What to work on »
Reproduce every line of the listing below verbatim, keeping each line's original language, spelling, and line breaks.

Task inputs »
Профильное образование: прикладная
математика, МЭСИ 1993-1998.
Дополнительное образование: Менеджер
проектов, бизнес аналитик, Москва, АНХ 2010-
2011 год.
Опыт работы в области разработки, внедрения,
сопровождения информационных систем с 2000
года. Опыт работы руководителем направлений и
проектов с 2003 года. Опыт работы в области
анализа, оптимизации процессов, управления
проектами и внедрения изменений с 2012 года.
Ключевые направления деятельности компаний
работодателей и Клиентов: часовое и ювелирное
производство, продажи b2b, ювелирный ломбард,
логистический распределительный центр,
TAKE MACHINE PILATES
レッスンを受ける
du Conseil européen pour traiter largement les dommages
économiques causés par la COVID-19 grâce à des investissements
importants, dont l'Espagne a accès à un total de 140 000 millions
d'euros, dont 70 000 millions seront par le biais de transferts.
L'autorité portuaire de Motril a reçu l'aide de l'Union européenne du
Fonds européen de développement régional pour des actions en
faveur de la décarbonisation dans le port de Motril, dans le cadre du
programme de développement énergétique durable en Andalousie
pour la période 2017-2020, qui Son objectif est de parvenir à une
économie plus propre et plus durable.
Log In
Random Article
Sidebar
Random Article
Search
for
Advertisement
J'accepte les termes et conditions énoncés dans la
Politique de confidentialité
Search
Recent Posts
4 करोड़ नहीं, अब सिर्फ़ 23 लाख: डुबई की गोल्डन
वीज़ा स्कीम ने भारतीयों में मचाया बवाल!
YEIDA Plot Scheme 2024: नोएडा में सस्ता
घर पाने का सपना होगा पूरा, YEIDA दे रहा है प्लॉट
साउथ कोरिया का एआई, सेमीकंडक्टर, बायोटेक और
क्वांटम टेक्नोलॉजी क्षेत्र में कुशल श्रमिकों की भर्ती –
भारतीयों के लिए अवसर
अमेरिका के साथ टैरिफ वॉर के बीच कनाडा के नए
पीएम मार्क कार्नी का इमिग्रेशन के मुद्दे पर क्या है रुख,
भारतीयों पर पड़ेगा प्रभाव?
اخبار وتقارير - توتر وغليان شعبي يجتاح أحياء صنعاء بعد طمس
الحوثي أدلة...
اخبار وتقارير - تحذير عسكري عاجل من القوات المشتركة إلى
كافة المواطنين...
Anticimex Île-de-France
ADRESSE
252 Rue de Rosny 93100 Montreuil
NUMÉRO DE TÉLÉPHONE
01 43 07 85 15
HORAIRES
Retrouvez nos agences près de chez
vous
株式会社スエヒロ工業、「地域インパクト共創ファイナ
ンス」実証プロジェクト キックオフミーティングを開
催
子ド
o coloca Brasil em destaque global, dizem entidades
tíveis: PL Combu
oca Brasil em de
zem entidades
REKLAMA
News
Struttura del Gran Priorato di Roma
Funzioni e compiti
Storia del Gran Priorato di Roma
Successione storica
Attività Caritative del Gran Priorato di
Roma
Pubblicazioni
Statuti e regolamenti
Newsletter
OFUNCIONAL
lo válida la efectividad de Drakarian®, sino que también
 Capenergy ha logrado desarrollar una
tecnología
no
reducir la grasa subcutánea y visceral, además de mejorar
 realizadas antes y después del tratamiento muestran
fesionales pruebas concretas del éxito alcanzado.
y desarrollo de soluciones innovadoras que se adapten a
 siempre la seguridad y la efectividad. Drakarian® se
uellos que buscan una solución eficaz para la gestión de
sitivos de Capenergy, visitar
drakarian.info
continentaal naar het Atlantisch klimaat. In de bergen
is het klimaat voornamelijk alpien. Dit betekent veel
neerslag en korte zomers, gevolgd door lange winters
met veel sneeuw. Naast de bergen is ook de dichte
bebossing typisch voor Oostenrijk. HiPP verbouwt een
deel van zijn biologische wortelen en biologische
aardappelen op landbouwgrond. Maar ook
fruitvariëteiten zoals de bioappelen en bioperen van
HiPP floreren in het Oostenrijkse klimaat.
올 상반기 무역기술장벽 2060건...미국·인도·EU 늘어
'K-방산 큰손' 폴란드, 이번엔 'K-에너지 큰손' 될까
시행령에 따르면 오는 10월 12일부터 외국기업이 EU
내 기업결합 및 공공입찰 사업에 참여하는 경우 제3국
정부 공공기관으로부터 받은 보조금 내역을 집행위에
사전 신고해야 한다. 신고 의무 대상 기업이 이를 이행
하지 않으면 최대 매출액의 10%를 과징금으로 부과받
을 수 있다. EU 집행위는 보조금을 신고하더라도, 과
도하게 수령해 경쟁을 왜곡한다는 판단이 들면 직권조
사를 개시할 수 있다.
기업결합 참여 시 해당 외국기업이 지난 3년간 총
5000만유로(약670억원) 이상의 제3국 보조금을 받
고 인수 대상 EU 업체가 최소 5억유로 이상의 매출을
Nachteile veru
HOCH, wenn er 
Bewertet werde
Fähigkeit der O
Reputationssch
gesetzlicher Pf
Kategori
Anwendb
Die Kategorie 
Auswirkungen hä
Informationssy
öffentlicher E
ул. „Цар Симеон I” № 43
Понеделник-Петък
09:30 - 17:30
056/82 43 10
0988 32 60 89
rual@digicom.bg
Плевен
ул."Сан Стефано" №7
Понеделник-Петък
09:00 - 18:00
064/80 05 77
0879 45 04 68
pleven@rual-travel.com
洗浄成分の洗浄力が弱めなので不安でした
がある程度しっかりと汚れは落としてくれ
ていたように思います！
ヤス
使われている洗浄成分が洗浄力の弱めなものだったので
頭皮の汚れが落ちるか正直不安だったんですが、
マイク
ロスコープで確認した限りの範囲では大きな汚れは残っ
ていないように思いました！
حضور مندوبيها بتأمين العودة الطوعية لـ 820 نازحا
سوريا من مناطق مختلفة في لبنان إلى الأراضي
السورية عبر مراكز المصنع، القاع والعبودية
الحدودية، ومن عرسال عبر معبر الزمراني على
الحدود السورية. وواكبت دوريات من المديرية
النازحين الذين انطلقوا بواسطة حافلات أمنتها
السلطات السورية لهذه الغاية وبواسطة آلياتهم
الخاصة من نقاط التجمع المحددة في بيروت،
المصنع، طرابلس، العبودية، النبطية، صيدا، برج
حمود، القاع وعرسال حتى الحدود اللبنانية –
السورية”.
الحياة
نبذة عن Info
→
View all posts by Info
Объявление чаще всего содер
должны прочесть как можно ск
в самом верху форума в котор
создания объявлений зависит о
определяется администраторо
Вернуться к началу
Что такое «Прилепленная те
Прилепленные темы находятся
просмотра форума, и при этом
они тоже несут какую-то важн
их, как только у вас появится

Solution to this problem »
Профильное образование: прикладная
математика, МЭСИ 1993-1998.
Дополнительное образование: Менеджер
проектов, бизнес аналитик, Москва, АНХ 2010-
2011 год.
Опыт работы в области разработки, внедрения,
сопровождения информационных систем с 2000
года. Опыт работы руководителем направлений и
проектов с 2003 года. Опыт работы в области
анализа, оптимизации процессов, управления
проектами и внедрения изменений с 2012 года.
Ключевые направления деятельности компаний
работодателей и Клиентов: часовое и ювелирное
производство, продажи b2b, ювелирный ломбард,
логистический распределительный центр,
TAKE MACHINE PILATES
レッスンを受ける
du Conseil européen pour traiter largement les dommages
économiques causés par la COVID-19 grâce à des investissements
importants, dont l'Espagne a accès à un total de 140 000 millions
d'euros, dont 70 000 millions seront par le biais de transferts.
L'autorité portuaire de Motril a reçu l'aide de l'Union européenne du
Fonds européen de développement régional pour des actions en
faveur de la décarbonisation dans le port de Motril, dans le cadre du
programme de développement énergétique durable en Andalousie
pour la période 2017-2020, qui Son objectif est de parvenir à une
économie plus propre et plus durable.
Log In
Random Article
Sidebar
Random Article
Search
for
Advertisement
J'accepte les termes et conditions énoncés dans la
Politique de confidentialité
Search
Recent Posts
4 करोड़ नहीं, अब सिर्फ़ 23 लाख: डुबई की गोल्डन
वीज़ा स्कीम ने भारतीयों में मचाया बवाल!
YEIDA Plot Scheme 2024: नोएडा में सस्ता
घर पाने का सपना होगा पूरा, YEIDA दे रहा है प्लॉट
साउथ कोरिया का एआई, सेमीकंडक्टर, बायोटेक और
क्वांटम टेक्नोलॉजी क्षेत्र में कुशल श्रमिकों की भर्ती –
भारतीयों के लिए अवसर
अमेरिका के साथ टैरिफ वॉर के बीच कनाडा के नए
पीएम मार्क कार्नी का इमिग्रेशन के मुद्दे पर क्या है रुख,
भारतीयों पर पड़ेगा प्रभाव?
اخبار وتقارير - توتر وغليان شعبي يجتاح أحياء صنعاء بعد طمس
الحوثي أدلة...
اخبار وتقارير - تحذير عسكري عاجل من القوات المشتركة إلى
كافة المواطنين...
Anticimex Île-de-France
ADRESSE
252 Rue de Rosny 93100 Montreuil
NUMÉRO DE TÉLÉPHONE
01 43 07 85 15
HORAIRES
Retrouvez nos agences près de chez
vous
株式会社スエヒロ工業、「地域インパクト共創ファイナ
ンス」実証プロジェクト キックオフミーティングを開
催
子ド
o coloca Brasil em destaque global, dizem entidades
tíveis: PL Combu
oca Brasil em de
zem entidades
REKLAMA
News
Struttura del Gran Priorato di Roma
Funzioni e compiti
Storia del Gran Priorato di Roma
Successione storica
Attività Caritative del Gran Priorato di
Roma
Pubblicazioni
Statuti e regolamenti
Newsletter
OFUNCIONAL
lo válida la efectividad de Drakarian®, sino que también
 Capenergy ha logrado desarrollar una
tecnología
no
reducir la grasa subcutánea y visceral, además de mejorar
 realizadas antes y después del tratamiento muestran
fesionales pruebas concretas del éxito alcanzado.
y desarrollo de soluciones innovadoras que se adapten a
 siempre la seguridad y la efectividad. Drakarian® se
uellos que buscan una solución eficaz para la gestión de
sitivos de Capenergy, visitar
drakarian.info
continentaal naar het Atlantisch klimaat. In de bergen
is het klimaat voornamelijk alpien. Dit betekent veel
neerslag en korte zomers, gevolgd door lange winters
met veel sneeuw. Naast de bergen is ook de dichte
bebossing typisch voor Oostenrijk. HiPP verbouwt een
deel van zijn biologische wortelen en biologische
aardappelen op landbouwgrond. Maar ook
fruitvariëteiten zoals de bioappelen en bioperen van
HiPP floreren in het Oostenrijkse klimaat.
올 상반기 무역기술장벽 2060건...미국·인도·EU 늘어
'K-방산 큰손' 폴란드, 이번엔 'K-에너지 큰손' 될까
시행령에 따르면 오는 10월 12일부터 외국기업이 EU
내 기업결합 및 공공입찰 사업에 참여하는 경우 제3국
정부 공공기관으로부터 받은 보조금 내역을 집행위에
사전 신고해야 한다. 신고 의무 대상 기업이 이를 이행
하지 않으면 최대 매출액의 10%를 과징금으로 부과받
을 수 있다. EU 집행위는 보조금을 신고하더라도, 과
도하게 수령해 경쟁을 왜곡한다는 판단이 들면 직권조
사를 개시할 수 있다.
기업결합 참여 시 해당 외국기업이 지난 3년간 총
5000만유로(약670억원) 이상의 제3국 보조금을 받
고 인수 대상 EU 업체가 최소 5억유로 이상의 매출을
Nachteile veru
HOCH, wenn er 
Bewertet werde
Fähigkeit der O
Reputationssch
gesetzlicher Pf
Kategori
Anwendb
Die Kategorie 
Auswirkungen hä
Informationssy
öffentlicher E
ул. „Цар Симеон I” № 43
Понеделник-Петък
09:30 - 17:30
056/82 43 10
0988 32 60 89
rual@digicom.bg
Плевен
ул."Сан Стефано" №7
Понеделник-Петък
09:00 - 18:00
064/80 05 77
0879 45 04 68
pleven@rual-travel.com
洗浄成分の洗浄力が弱めなので不安でした
がある程度しっかりと汚れは落としてくれ
ていたように思います！
ヤス
使われている洗浄成分が洗浄力の弱めなものだったので
頭皮の汚れが落ちるか正直不安だったんですが、
マイク
ロスコープで確認した限りの範囲では大きな汚れは残っ
ていないように思いました！
حضور مندوبيها بتأمين العودة الطوعية لـ 820 نازحا
سوريا من مناطق مختلفة في لبنان إلى الأراضي
السورية عبر مراكز المصنع، القاع والعبودية
الحدودية، ومن عرسال عبر معبر الزمراني على
الحدود السورية. وواكبت دوريات من المديرية
النازحين الذين انطلقوا بواسطة حافلات أمنتها
السلطات السورية لهذه الغاية وبواسطة آلياتهم
الخاصة من نقاط التجمع المحددة في بيروت،
المصنع، طرابلس، العبودية، النبطية، صيدا، برج
حمود، القاع وعرسال حتى الحدود اللبنانية –
السورية”.
الحياة
نبذة عن Info
→
View all posts by Info
Объявление чаще всего содер
должны прочесть как можно ск
в самом верху форума в котор
создания объявлений зависит о
определяется администраторо
Вернуться к началу
Что такое «Прилепленная те
Прилепленные темы находятся
просмотра форума, и при этом
они тоже несут какую-то важн
их, как только у вас появится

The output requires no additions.